While these judgments both show that in India a custom need not be immemorial, the requirement of long usage is essential since it is from this that custom derives its force as governing the parties' rights in place of the general law. In this case the tank was not in individual ownership and the use made of it by immersing tazias involved a minimum of interference with the rights of its owners or their enjoyment of its amenities. It took place only once a year and then in connexion with religious ceremonies which though distinctively Islamic and intended to commemorate tragic events in the history of Islam would not fail to attract sympathetic attention on the part of non-Muslims.
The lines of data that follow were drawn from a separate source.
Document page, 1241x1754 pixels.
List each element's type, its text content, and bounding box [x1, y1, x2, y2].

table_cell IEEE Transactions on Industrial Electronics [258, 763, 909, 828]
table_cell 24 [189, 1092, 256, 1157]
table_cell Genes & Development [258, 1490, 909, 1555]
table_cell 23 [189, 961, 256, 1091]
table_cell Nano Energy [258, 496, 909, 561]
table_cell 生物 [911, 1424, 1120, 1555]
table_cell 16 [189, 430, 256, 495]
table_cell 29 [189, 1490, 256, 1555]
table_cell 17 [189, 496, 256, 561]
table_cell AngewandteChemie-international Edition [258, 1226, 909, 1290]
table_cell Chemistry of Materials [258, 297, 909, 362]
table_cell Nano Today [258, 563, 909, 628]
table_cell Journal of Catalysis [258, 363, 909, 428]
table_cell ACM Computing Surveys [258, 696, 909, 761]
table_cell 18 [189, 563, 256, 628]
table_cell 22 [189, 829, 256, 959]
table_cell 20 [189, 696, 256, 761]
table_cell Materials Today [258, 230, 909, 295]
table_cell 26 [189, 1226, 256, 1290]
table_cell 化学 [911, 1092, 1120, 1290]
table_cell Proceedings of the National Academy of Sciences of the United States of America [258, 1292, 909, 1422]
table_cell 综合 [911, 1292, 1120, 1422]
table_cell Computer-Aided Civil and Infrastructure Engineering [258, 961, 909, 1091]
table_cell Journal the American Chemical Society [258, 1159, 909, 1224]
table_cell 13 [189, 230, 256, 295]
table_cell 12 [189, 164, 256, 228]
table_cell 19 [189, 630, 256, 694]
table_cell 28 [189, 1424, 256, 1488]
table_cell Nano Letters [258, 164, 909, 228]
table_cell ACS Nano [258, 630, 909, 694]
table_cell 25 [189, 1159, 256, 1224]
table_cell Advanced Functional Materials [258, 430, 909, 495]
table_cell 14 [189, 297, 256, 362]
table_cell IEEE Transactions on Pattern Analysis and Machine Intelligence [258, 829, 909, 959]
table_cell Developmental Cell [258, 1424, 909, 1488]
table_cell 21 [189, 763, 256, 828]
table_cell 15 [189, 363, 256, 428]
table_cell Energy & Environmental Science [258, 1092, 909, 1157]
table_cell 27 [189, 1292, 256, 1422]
Ordinarily, there could be little motive for any churlish objection to a harmless and colourful ceremony on which much sentiment is centred. Communal tension or religious bigotry might supply such a motive but though at times it may take but little to bring such forces into play, it would be unwarranted as it would be invidious to postulate them as abiding features of life in Basim from 1910 onwards. It is by no means conclusive against a claim to customary right that the practice should have begun by permission or agreement, but it must be shown to have continued in such circumstances and for such length of time that it has come to be exercised as of right. In their Lordships' view what is proved to have taken place on ghats 1 and 2 annually at the time of Muharram between the years 1910-25 is an insufficient basis for a finding of customary right, and they see no reason to disagree with the findings of the learned District Judge, still less to hold that he was bound in law on the evidence before him to affirm the custom. That the Padmatirtha tank should not be available for the Muharram ceremony is a matter of regret to their Lordships as it will doubtless be to many inhabitants of the locality whose sentiments are entitled to respect. Their Lordships would be glad to think that some arrangement for permissive use might be arrived at in some future year as a matter of good will between Hindus and Muslims. Indeed their Lordships venture to hope that this will be so; but at the moment their only duty is to declare the rights of the parties.
They will humbly advise His Majesty that this appeal should be allowed, the decree of the High Court set aside, and the decree of the trial Court dated 28th March 1933, restored. The orders of the District Judge as to the costs of the trial Court and of the first appeal will stand. The costs incurred by the plaintiffs in the High Court and their costs of this appeal must be paid by the respondents.